BRIEF:
Print the text of every entry in the listing below line for line without alteration, and omit the pictures.

**** RECORDS FOR THE EXERCISE

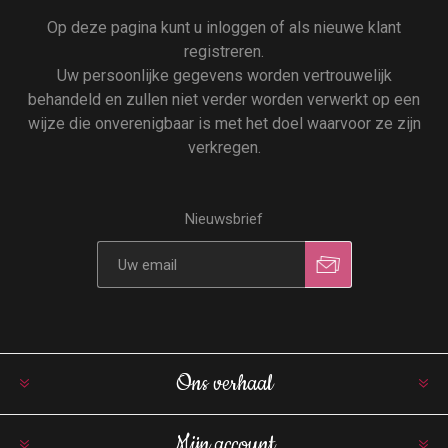
Op deze pagina kunt u inloggen of als nieuwe klant
registreren.
Uw persoonlijke gegevens worden vertrouwelijk
behandeld en zullen niet verder worden verwerkt op een
wijze die onverenigbaar is met het doel waarvoor ze zijn
verkregen.
Nieuwsbrief
Ons verhaal
Mijn account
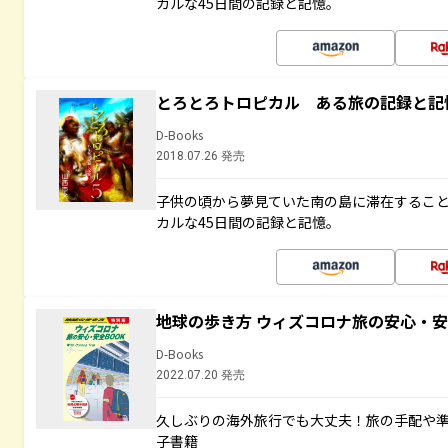
カルな45日間の記録と記憶。
とろとろトロピカル ある旅の記録と記
D-Books
2018.07.26 発売
子供の頃から夢見ていた南の島に滞在するこ
カルな45日間の記録と記憶。
地球の歩き方 ウィズコロナ旅の安心・安
D-Books
2022.07.20 発売
久しぶりの海外旅行でも大丈夫！旅の手配や準
子書籍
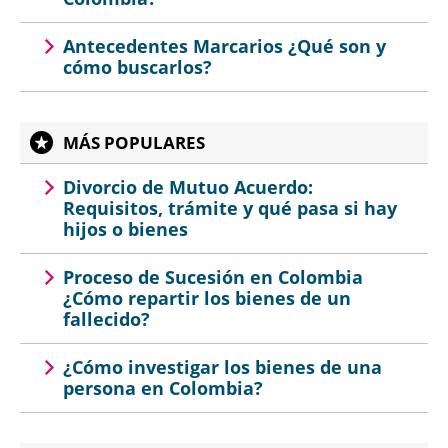
Antecedentes Marcarios ¿Qué son y
cómo buscarlos?
MÁS POPULARES
Divorcio de Mutuo Acuerdo:
Requisitos, trámite y qué pasa si hay
hijos o bienes
Proceso de Sucesión en Colombia
¿Cómo repartir los bienes de un
fallecido?
¿Cómo investigar los bienes de una
persona en Colombia?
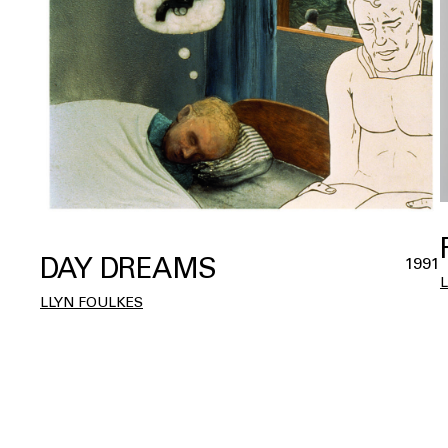
DAY DREAMS
1991
LLYN FOULKES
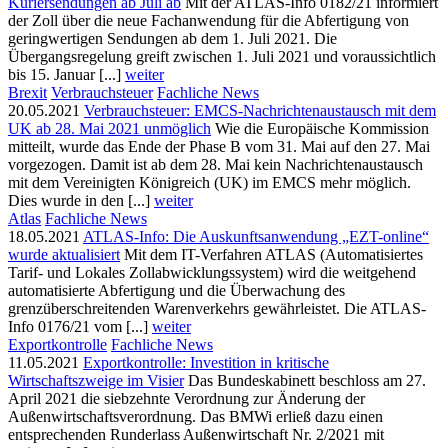
Kuriersendungen ab Juli ab
Mit der ATLAS-Info 0182/21 informiert
der Zoll über die neue Fachanwendung für die Abfertigung von
geringwertigen Sendungen ab dem 1. Juli 2021. Die
Übergangsregelung greift zwischen 1. Juli 2021 und voraussichtlich
bis 15. Januar [...]
weiter
Brexit
Verbrauchsteuer
Fachliche News
20.05.2021
Verbrauchsteuer: EMCS-Nachrichtenaustausch mit dem
UK ab 28. Mai 2021 unmöglich
Wie die Europäische Kommission
mitteilt, wurde das Ende der Phase B vom 31. Mai auf den 27. Mai
vorgezogen. Damit ist ab dem 28. Mai kein Nachrichtenaustausch
mit dem Vereinigten Königreich (UK) im EMCS mehr möglich.
Dies wurde in den [...]
weiter
Atlas
Fachliche News
18.05.2021
ATLAS-Info: Die Auskunftsanwendung „EZT-online“
wurde aktualisiert
Mit dem IT-Verfahren ATLAS (Automatisiertes
Tarif- und Lokales Zollabwicklungssystem) wird die weitgehend
automatisierte Abfertigung und die Überwachung des
grenzüberschreitenden Warenverkehrs gewährleistet. Die ATLAS-
Info 0176/21 vom [...]
weiter
Exportkontrolle
Fachliche News
11.05.2021
Exportkontrolle: Investition in kritische
Wirtschaftszweige im Visier
Das Bundeskabinett beschloss am 27.
April 2021 die siebzehnte Verordnung zur Änderung der
Außenwirtschaftsverordnung. Das BMWi erließ dazu einen
entsprechenden Runderlass Außenwirtschaft Nr. 2/2021 mit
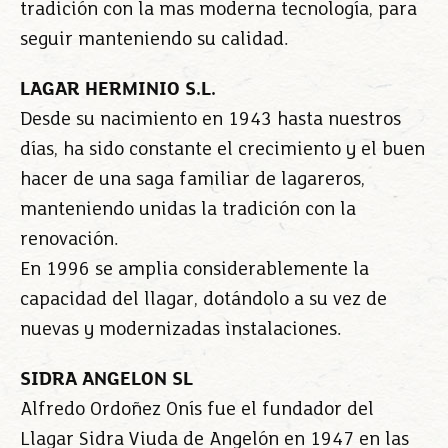
tradición con la mas moderna tecnología, para
seguir manteniendo su calidad.
LAGAR HERMINIO S.L.
Desde su nacimiento en 1943 hasta nuestros
días, ha sido constante el crecimiento y el buen
hacer de una saga familiar de lagareros,
manteniendo unidas la tradición con la
renovación.
En 1996 se amplia considerablemente la
capacidad del llagar, dotándolo a su vez de
nuevas y modernizadas instalaciones.
SIDRA ANGELON SL
Alfredo Ordoñez Onís fue el fundador del
Llagar Sidra Viuda de Angelón en 1947 en las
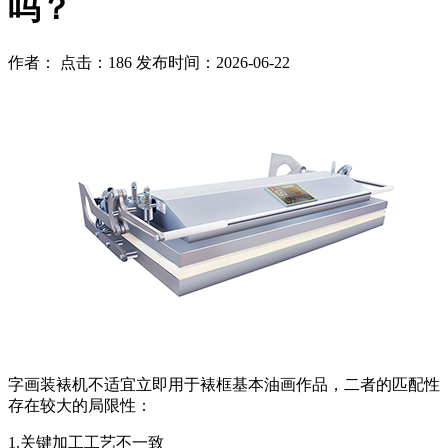
吗？
作者： 点击：186 发布时间：2026-06-22
字画装裱机不适宜立即用于裱框基本油画作品，二者的匹配性
存在较大的局限性：
1.关键加工工艺不一致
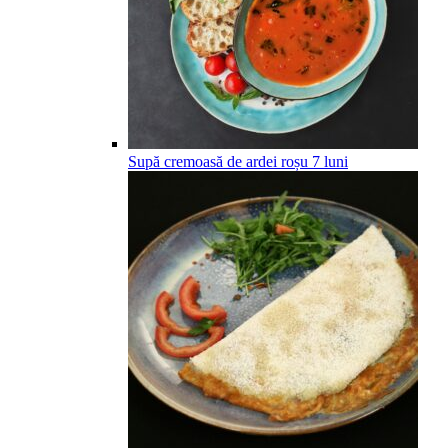
Supă cremoasă de ardei roșu
7
luni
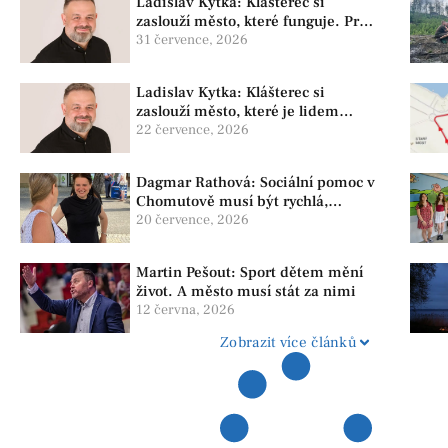
Ladislav Kytka: Klášterec si
zaslouží město, které funguje. Proto
předkládáme program, který řeší
31 července, 2026
skutečné problémy
Ladislav Kytka: Klášterec si
zaslouží město, které je lidem
nablízku
22 července, 2026
Dagmar Rathová: Sociální pomoc v
Chomutově musí být rychlá,
srozumitelná a férová. Ne udržovat
20 července, 2026
lidi v závislosti
Martin Pešout: Sport dětem mění
život. A město musí stát za nimi
12 června, 2026
Zobrazit více článků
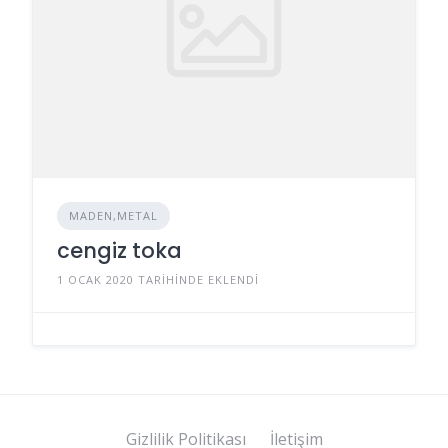
MADEN,METAL
cengiz toka
1 OCAK 2020 TARIHINDE EKLENDI
Gizlilik Politikası
İletişim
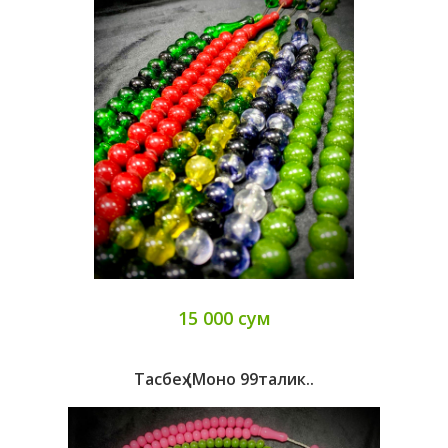
15 000 сум
Тасбеҳ (моно 99талик..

********

EXPECTED OUTPUT:
Op deze pagina kunt u inloggen of als nieuwe klant
registreren.
Uw persoonlijke gegevens worden vertrouwelijk
behandeld en zullen niet verder worden verwerkt op een
wijze die onverenigbaar is met het doel waarvoor ze zijn
verkregen.
Nieuwsbrief
Ons verhaal
Mijn account
カルな45日間の記録と記憶。
とろとろトロピカル ある旅の記録と記
D-Books
2018.07.26 発売
子供の頃から夢見ていた南の島に滞在するこ
カルな45日間の記録と記憶。
地球の歩き方 ウィズコロナ旅の安心・安
D-Books
2022.07.20 発売
久しぶりの海外旅行でも大丈夫！旅の手配や準
子書籍
Antecedentes Marcarios ¿Qué son y
cómo buscarlos?
MÁS POPULARES
Divorcio de Mutuo Acuerdo:
Requisitos, trámite y qué pasa si hay
hijos o bienes
Proceso de Sucesión en Colombia
¿Cómo repartir los bienes de un
fallecido?
¿Cómo investigar los bienes de una
persona en Colombia?
DAY DREAMS
1991
LLYN FOULKES
Kuriersendungen ab Juli ab
Mit der ATLAS-Info 0182/21 informiert
der Zoll über die neue Fachanwendung für die Abfertigung von
geringwertigen Sendungen ab dem 1. Juli 2021. Die
Übergangsregelung greift zwischen 1. Juli 2021 und voraussichtlich
bis 15. Januar [...]
weiter
Brexit
Verbrauchsteuer
Fachliche News
20.05.2021
Verbrauchsteuer: EMCS-Nachrichtenaustausch mit dem
UK ab 28. Mai 2021 unmöglich
Wie die Europäische Kommission
mitteilt, wurde das Ende der Phase B vom 31. Mai auf den 27. Mai
vorgezogen. Damit ist ab dem 28. Mai kein Nachrichtenaustausch
mit dem Vereinigten Königreich (UK) im EMCS mehr möglich.
Dies wurde in den [...]
weiter
Atlas
Fachliche News
18.05.2021
ATLAS-Info: Die Auskunftsanwendung „EZT-online“
wurde aktualisiert
Mit dem IT-Verfahren ATLAS (Automatisiertes
Tarif- und Lokales Zollabwicklungssystem) wird die weitgehend
automatisierte Abfertigung und die Überwachung des
grenzüberschreitenden Warenverkehrs gewährleistet. Die ATLAS-
Info 0176/21 vom [...]
weiter
Exportkontrolle
Fachliche News
11.05.2021
Exportkontrolle: Investition in kritische
Wirtschaftszweige im Visier
Das Bundeskabinett beschloss am 27.
April 2021 die siebzehnte Verordnung zur Änderung der
Außenwirtschaftsverordnung. Das BMWi erließ dazu einen
entsprechenden Runderlass Außenwirtschaft Nr. 2/2021 mit
tradición con la mas moderna tecnología, para
seguir manteniendo su calidad.
LAGAR HERMINIO S.L.
Desde su nacimiento en 1943 hasta nuestros
días, ha sido constante el crecimiento y el buen
hacer de una saga familiar de lagareros,
manteniendo unidas la tradición con la
renovación.
En 1996 se amplia considerablemente la
capacidad del llagar, dotándolo a su vez de
nuevas y modernizadas instalaciones.
SIDRA ANGELON SL
Alfredo Ordoñez Onís fue el fundador del
Llagar Sidra Viuda de Angelón en 1947 en las
吗？
作者： 点击：186 发布时间：2026-06-22
字画装裱机不适宜立即用于裱框基本油画作品，二者的匹配性
存在较大的局限性：
1.关键加工工艺不一致
Supă cremoasă de ardei roșu
7
luni
Ladislav Kytka: Klášterec si
zaslouží město, které funguje. Proto
předkládáme program, který řeší
31 července, 2026
skutečné problémy
Ladislav Kytka: Klášterec si
zaslouží město, které je lidem
nablízku
22 července, 2026
Dagmar Rathová: Sociální pomoc v
Chomutově musí být rychlá,
srozumitelná a férová. Ne udržovat
20 července, 2026
lidi v závislosti
Martin Pešout: Sport dětem mění
život. A město musí stát za nimi
12 června, 2026
Zobrazit více článků
MADEN,METAL
cengiz toka
1 OCAK 2020 TARIHINDE EKLENDI
Gizlilik Politikası
İletişim
15 000 сум
Тасбеҳ (моно 99талик..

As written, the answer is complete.